The radiator booster improves the circulation of air around the radiator, helping to increase the effectiveness of the emitted heat and therefore saving up to £140 on your heating bills by lowering consumption. It can pay for itself in as little as 8 weeks.
How does it work?
Using a series of mini fans, the Radiator booster circulates patches of hot air that are trapped behind a radiator. Once the temperature of the radiator reaches 30C, the fans automatically switch on, sucking up hot air and circulating it around the room.
How did it work for me?
I do sometimes feel that my radiators are not working as efficiently as they perhaps could do, and therefore I was curious when I saw the Radiator Booster concept. If it was able to circulate the hot air trapped behind the radiator then surely I wouldn’t need to have my thermostat set quite so high and I would therefore save money on my energy bills.

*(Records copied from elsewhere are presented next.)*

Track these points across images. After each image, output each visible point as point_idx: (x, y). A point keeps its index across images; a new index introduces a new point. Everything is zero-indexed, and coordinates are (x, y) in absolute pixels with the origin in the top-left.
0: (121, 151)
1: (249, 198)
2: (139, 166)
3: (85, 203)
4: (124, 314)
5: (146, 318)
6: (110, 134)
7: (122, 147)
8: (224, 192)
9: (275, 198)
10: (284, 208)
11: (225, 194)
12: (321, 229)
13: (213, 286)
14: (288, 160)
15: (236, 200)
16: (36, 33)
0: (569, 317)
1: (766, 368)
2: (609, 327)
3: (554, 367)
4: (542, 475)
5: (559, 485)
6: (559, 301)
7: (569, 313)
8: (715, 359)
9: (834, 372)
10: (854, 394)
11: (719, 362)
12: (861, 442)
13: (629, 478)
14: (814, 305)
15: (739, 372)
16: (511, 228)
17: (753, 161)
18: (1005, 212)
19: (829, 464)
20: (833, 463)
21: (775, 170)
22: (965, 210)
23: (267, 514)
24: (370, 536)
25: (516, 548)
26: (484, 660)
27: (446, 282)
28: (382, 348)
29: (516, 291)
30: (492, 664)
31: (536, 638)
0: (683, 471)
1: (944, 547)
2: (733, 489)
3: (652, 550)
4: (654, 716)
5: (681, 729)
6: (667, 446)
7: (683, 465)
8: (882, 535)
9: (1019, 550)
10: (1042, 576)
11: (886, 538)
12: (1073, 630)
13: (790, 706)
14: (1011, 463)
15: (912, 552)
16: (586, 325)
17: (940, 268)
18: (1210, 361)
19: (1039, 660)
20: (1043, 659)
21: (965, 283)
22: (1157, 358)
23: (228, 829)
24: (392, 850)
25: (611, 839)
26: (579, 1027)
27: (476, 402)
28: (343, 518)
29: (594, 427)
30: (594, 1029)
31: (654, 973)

It was easy to set up, just a simple plug-in and place, and seemed to fit in well with the room. The real test would obviously take place when the radiators were on and above the 30C required to turn the boosters on. While I have to say I could hear the immediate moment that they came on, I soon got used to the very faint ‘whirring’ noise and any television or music being played drowns out the sound completely.
I set up a series of thermometers around the room and took readings before and after the radiator booster was installed. While I didn’t particularly notice any obvious differences in the temperature before looking at the results, they clearly showed a positive change of around 2C.
Negatives: Obvious sound issues may be a concern to many; along with the potentially negative view many people may hold towards their aesthetic feel. They also require a plug socket within a sensible distance from the radiator.
Positives: The increase in temperature consistency throughout the room cannot be ignored, and the savings that these can lead to may be worth the negatives.